**WORK INSTRUCTIONS:**
**A.** In the rebuttal on the New Testament's original language, reproduce the part that opens with the words containing "Since no copies" and closes with "Ester was Greek.".
**B.** Answer these questions about the rebuttal on the New Testament's original language:
(i) In what year were the Dead Sea Scrolls discovered?
(ii) Which New Testament books do we have in Hebrew?
(iii) About how many years separate the composition of Ester from our oldest Hebrew copies of it?
**C.** Continue the rebuttal on the New Testament's original language from the point where it stops.

**SOURCE EXTRACT:**
※ ※ ※

Refutação para as 10 Principais Razões Para Crer que o Novo Testamento Foi Escrito em Grego

 

TOP 10 REASONS GIVEN BY GREEK PRIMACISTS FOR MAINTAINING A GREEK ORIGIN FOR THE NEW TESTAMENT (and the 10 reasons they are wrong on each account)  

1. The oldest manuscripts are Greek.  

RESPONSE:  

Yes it is true that our oldest Hebrew copies of Matthew and Hebrews (the only NT books we have in Hebrew) only date back to the middle ages. And it is true that our oldest Aramaic copies of New Testament books date back to the 4th century C.E..  

However there are some important facts that those making the above argument fail to account for.  

To begin with, prior to the discovery of the Dead Sea Scrolls in 1947 our oldest Hebrew copies of any Tanak ("Old Testament") books dated back only to the Middle Ages. And our oldest copies of any Tanak books were Greek LXX copies from the fourth century. Yet no one would have argued that this pointed to a Greek origin for the Tanak.  

Since no copies of Ester were found among the Dead Sea Scrolls, our oldest copies of Ester are still Greek LXX copies from the 4th century. And our oldest copies of Ester in Hebrew only date back to the Middle Ages. Yet this does not in any way indicate that the original language of Ester was Greek.  

The time-lapse from the time of the composition of the Book of Ester to our oldest Hebrew copies of Ester is about 1,500 years. This is about the same as the time lapse from the composition of Matthew to our oldest Hebrew copies of Matthew. So the fact that our oldest Hebrew copy of Matthew dates to about 1,500 years after the initial composition of Matthew does NOT negate the Hebrew from being the original.

※ ※ ※

**DATASET SECTION:**

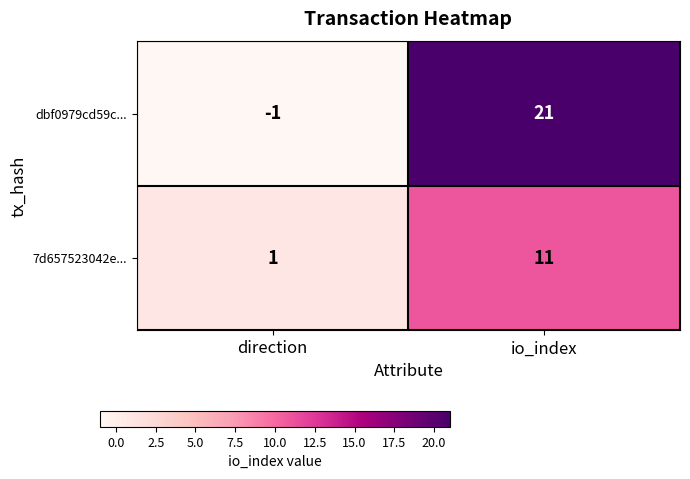

Read the 7d657523042e... value at io_index.

11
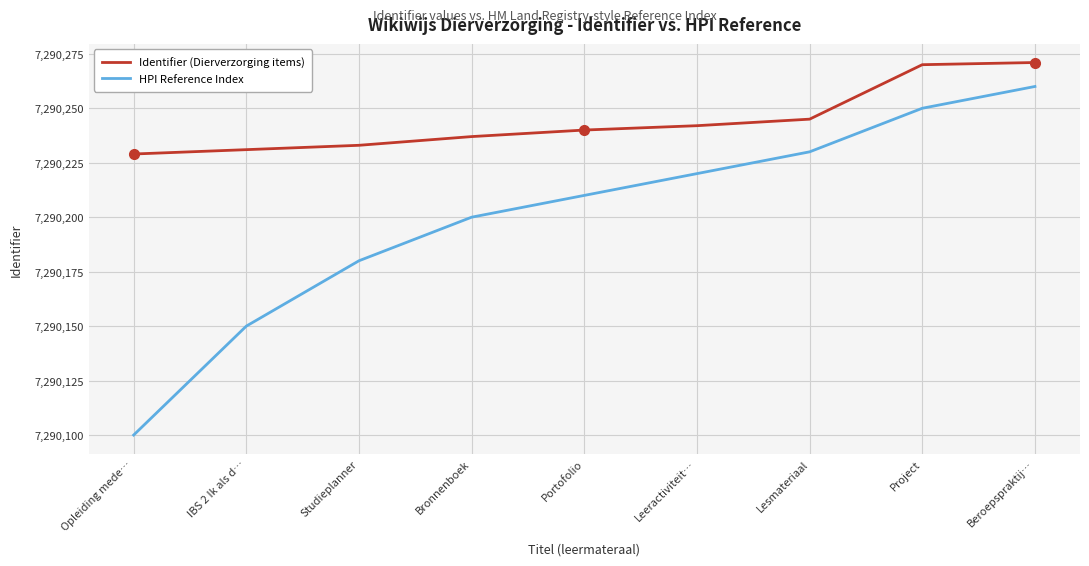

How many lines are shown in the chart?

2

※ ※ ※

**EXERCISE RESULTS:**
**A.**
Since no copies of Ester were found among the Dead Sea Scrolls, our oldest copies of Ester are still Greek LXX copies from the 4th century. And our oldest copies of Ester in Hebrew only date back to the Middle Ages. Yet this does not in any way indicate that the original language of Ester was Greek.

**B.**
(i) 1947
(ii) Matthew and Hebrews
(iii) About 1,500 years

**C.**
Although there have been no Papyri fragments of Hebrew Matthew found among the Christian Papyri fragments there have also been no Papyri fragments of Hebrew Isaiah or of the Hebrew of any of the other "Old Testament" books found among them. The only Hebrew Papyri fragments of Tanak books have been found among the Dead Sea Scrolls and not among any discoveries of Christian Papyri fragments. Why should we expect Hebrew Matthew (or any Hebrew or Aramaic NT books) to have been better preserved than the Hebrew Tanak? Whoever were the owners of the NT Papyri fragments we have found clearly had no copies of ANY Hebrew books of the Bible at all even from the "Old Testament" books which we know were composed in Hebrew. So the fact that we have found no Hebrew or Aramaic copies of NT books among them is no more significant than the fact that we find no Hebrew copies of "Old Testament" books among them.  

The oldest Greek Papyri fragment of any NT book is P52 which is a fragment of a few verses of John. The word order of this fragment agrees with the Greek Western Type of text which has close agreement with the Aramaic Old Syriac text.  

Our oldest **complete** Greek manuscripts of NT books date to the fourth century and that is also the age of our oldest coplete Aramaic manuscripts of NT books.  

The Hebrew and Aramaic origin of the New Testament cannot be dismissed or disproven by the existence of Greek papyri fragments that predate the oldest Hebrew and Aramaic manuscripts.  

2. The NT quotes the Greek LXX "Old Testament".  

RESPONSE: 1) Actually this is mainly a tendency of the Greek NT. The Hebrew and Aramaic mss. tend to find agreement with the Masoretic Text and the Peshitta Aramaic Tanak. 2) Agreements with the LXX do not prove the LXX is being quoted. Hebrew copies of Tanak books have been found among the Dead Sea Scrolls that agree with the LXX. Such agreements may be the result of these types of Hebrew manuscripts rather than any dependence on the Greek LXX.  

3. Testimonials "Such-and-such scholar said so".  

RESPONSE: These do not prove anything. In fact once can also quote various scholars which have declared that parts or all of the NT were written in Hebrew or Aramaic.  

4. Luke was a Greek who would have written in Greek.  

RESPONSE: Actually Luke was a Syrian of Antioch (Eusebius; Eccl. Hist. 3:4) so his native language would have been Syriac, an Aramaic dialect.  

5. Luke and Acts were written to a Greek named "Theophilus".  

RESPONSE: Actually Theophilus was a Jew who had been High Priest from 37-41 CE (Josephus; Ant. 18:5:3). A Syrian convert to Judaism such as Luke would likely have written the High Priest in Aramaic.  

6. Greek was the common language of Jews at the time.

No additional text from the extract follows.